> **Selected extract**:
Variation in thyroid cancer management has been reported in several other studies in a number of countries. A Belgium study by Van Den Bruel et al. [13], assessing the period from 2003 to 2008, indicated that regional variation in thyroid cancer incidence is associated with differences in thyroid imaging and surgery. Trocchi et al. [14] analyzed trends for thyroid cancer surgery in Germany for 2005-2006 and found that, despite an identical health care system for the whole country, there was considerable regional variation in the proportion of total thyroidectomies. Variation in treatment between countries may also be due to lack of availability of diagnostic and therapeutic modalities, and this may create barriers to implementation of thyroid cancer guidelines [15].

There are several limitations to our study. Our study database may not be representative of all thyroid cancer cases occurring in the respective regions as it was mostly accrued on a referral basis rather than that of a regional cancer registry. The pattern of referral of patients to tertiary referral centers may have changed over time. Enrollment into our study database, while being high (over 90% of patients consented to enroll), was dependent upon patients’ consent. In addition, some centers started patient enrollment only in the 2005–2007 period, with some retrospective enrollment for 2000–2004, so these centers were underrepresented in the 2000–2005 period, which predominantly includes patients from London and Manitoba, the two largest contributors to our registry. Participation in the study occurs on voluntary basis. Our study does not include data from Quebec and provinces west of Manitoba. It would be interesting to know if including data from these areas would change variation between regions.

Chart understanding data
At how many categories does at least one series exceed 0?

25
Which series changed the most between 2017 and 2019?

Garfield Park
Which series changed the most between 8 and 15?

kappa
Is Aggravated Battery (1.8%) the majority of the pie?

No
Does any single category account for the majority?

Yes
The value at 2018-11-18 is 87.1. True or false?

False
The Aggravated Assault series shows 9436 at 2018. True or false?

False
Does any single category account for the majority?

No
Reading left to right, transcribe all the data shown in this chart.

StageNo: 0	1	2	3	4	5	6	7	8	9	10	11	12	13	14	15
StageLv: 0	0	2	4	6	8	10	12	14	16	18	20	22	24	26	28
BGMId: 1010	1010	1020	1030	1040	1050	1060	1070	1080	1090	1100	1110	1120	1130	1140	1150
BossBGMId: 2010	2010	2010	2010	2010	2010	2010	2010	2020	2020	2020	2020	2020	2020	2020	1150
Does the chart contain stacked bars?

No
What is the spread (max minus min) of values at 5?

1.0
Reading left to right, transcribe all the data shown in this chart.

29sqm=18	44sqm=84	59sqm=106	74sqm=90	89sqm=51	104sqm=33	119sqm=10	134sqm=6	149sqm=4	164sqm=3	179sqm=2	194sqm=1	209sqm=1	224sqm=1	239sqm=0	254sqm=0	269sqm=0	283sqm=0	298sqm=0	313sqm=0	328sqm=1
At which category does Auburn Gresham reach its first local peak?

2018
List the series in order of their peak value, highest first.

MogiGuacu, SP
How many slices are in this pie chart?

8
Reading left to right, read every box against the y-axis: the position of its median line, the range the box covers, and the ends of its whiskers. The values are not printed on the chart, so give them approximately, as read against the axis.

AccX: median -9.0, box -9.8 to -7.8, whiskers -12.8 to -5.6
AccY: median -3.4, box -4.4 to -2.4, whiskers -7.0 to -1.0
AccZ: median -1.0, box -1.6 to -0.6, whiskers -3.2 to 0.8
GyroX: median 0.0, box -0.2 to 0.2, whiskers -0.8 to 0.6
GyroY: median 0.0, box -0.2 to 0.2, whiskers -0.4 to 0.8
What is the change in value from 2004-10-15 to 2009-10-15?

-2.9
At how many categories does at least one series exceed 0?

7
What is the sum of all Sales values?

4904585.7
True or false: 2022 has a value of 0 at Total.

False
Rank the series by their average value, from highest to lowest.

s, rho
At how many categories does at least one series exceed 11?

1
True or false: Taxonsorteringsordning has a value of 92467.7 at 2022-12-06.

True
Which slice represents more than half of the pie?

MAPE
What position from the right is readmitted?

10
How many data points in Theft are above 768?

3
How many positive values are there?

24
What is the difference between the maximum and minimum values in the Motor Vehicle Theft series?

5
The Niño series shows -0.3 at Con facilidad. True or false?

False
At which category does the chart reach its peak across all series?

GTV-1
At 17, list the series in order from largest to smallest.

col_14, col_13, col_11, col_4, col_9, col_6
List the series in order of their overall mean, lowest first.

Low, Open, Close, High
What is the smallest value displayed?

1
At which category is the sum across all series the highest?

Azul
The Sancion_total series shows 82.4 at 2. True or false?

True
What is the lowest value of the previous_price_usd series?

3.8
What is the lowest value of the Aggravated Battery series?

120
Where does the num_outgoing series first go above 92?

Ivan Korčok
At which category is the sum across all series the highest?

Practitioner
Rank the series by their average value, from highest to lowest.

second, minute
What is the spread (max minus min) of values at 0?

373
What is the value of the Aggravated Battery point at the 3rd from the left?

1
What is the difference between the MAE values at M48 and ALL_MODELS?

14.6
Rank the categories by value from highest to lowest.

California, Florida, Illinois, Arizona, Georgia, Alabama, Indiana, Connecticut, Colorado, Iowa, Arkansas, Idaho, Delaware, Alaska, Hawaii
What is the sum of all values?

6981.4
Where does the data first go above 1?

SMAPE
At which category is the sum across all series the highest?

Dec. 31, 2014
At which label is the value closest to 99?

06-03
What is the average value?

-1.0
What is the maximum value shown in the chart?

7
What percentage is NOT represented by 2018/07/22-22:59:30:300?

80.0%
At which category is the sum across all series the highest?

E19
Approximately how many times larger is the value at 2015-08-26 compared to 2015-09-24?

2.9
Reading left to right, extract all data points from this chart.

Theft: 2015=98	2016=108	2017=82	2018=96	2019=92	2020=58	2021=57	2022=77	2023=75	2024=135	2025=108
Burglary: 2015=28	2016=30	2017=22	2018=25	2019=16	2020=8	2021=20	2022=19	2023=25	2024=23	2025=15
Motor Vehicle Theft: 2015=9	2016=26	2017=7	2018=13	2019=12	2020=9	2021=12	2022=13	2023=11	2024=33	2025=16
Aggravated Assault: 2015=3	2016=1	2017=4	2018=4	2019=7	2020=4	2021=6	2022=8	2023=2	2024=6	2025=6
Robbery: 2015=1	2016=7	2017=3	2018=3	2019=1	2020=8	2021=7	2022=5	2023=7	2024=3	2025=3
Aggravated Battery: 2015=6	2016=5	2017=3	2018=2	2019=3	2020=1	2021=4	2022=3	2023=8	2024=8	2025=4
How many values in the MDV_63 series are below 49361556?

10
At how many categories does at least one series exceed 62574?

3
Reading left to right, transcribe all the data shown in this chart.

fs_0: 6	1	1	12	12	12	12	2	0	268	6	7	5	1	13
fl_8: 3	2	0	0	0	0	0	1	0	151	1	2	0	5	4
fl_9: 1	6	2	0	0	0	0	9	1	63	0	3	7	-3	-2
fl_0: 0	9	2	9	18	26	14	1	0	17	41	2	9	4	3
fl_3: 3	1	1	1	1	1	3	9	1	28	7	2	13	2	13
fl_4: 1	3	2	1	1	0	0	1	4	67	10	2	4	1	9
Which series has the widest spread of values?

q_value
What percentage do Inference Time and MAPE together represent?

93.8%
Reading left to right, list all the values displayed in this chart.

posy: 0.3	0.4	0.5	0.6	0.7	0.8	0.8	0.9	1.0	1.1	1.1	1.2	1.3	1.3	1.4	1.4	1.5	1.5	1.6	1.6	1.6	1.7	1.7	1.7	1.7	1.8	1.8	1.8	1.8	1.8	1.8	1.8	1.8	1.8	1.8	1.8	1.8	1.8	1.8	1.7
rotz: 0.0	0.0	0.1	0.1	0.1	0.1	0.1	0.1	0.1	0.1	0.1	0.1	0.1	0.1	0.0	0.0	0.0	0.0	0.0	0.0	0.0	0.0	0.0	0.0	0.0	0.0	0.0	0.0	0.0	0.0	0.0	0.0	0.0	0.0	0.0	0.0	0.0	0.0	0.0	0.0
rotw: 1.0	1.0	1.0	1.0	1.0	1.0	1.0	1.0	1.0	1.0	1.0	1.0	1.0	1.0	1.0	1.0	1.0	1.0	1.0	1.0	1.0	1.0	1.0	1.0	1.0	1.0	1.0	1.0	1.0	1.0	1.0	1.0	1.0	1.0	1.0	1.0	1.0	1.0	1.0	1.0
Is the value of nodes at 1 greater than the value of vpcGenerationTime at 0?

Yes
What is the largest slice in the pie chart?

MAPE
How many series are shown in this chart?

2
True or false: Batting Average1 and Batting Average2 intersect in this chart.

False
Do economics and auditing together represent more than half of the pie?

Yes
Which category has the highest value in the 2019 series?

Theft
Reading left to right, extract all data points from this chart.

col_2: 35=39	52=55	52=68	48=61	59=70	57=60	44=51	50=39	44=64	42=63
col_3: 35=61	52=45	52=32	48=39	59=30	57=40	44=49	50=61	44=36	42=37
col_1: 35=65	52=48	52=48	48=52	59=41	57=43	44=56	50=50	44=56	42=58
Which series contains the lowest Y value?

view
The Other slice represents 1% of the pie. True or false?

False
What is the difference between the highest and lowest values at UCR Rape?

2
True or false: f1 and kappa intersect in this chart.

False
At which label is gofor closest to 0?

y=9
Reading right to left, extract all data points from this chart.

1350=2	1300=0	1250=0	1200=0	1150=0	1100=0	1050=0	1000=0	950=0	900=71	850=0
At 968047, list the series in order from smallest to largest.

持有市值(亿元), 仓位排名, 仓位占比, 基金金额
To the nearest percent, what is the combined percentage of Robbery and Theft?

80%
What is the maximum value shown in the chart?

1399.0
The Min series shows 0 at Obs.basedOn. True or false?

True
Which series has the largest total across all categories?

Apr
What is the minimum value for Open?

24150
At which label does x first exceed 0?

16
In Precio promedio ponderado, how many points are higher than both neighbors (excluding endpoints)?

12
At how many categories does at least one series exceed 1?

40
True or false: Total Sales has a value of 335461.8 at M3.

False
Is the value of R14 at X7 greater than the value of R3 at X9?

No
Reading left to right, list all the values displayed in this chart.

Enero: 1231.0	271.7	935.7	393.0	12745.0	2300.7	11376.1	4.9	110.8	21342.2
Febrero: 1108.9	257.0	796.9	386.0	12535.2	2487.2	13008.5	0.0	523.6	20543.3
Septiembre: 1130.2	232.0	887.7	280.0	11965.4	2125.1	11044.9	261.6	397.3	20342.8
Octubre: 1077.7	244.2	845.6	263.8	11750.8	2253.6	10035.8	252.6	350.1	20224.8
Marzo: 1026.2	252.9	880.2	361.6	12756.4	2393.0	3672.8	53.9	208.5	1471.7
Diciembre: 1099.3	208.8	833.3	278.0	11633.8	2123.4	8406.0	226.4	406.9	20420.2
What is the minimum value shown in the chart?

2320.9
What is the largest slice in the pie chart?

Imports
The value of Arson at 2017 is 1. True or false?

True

> **Assigned task 1**: Please rewrite the stretch of the thyroid cancer passage from "Variation in thyroid cancer management" through "cancer guidelines [15].", swapping "surgery" for "operative treatment".
> **Assigned task 2**: Name every country, province, or city that the thyroid cancer passage mentions.
> **Assigned task 3**: Take the thyroid cancer passage further, starting after its final sentence.

> **Result 1**:
Variation in thyroid cancer management has been reported in several other studies in a number of countries. A Belgium study by Van Den Bruel et al. [13], assessing the period from 2003 to 2008, indicated that regional variation in thyroid cancer incidence is associated with differences in thyroid imaging and operative treatment. Trocchi et al. [14] analyzed trends for thyroid cancer operative treatment in Germany for 2005-2006 and found that, despite an identical health care system for the whole country, there was considerable regional variation in the proportion of total thyroidectomies. Variation in treatment between countries may also be due to lack of availability of diagnostic and therapeutic modalities, and this may create barriers to implementation of thyroid cancer guidelines [15].

> **Result 2**: Belgium, Germany, London, Manitoba, Quebec

> **Result 3**:
Our study also has various strengths. We include actual data from a very large group of patients and obtained actual practice information on the fraction of patients receiving RAI, specified per stage and per center. In addition, we also obtained data on the RAI activity that was actually administered and we analyze time trends for the method of preparation for RAI ablation, that is, thyroid hormone withdrawal versus use of rhTSH.

5. Conclusion

This study in 3072 patients from seven Canadian thyroid cancer centers found that there was, for the period of 2000–2010, major variation in use of RAI treatment between centers across Canada. In addition, there were major changes over time with the use of RAI first showing an increase up till 2005 and then gradually decreasing for all patients except T4 disease. Finally, there was a shift from predominant use of thyroid hormone withdrawal to use of rhTSH in the majority of patients. Our data show that a wide variation is present in a single-payer, government-funded system such as in Canada and that even though the provinces carry the primary responsibility for delivering health care, the variation appears to be more center than province dependent.

Competing Interests

M. Rajaraman and S. Van Uum have served on scientific advisory boards for Sanofi-Genzyme. M. Rajaraman, I. Rachinsky, J. E. M. Young, and S. Van Uum have served on scientific advisory boards for Eisai Limited. All other authors declare that there are no competing interests.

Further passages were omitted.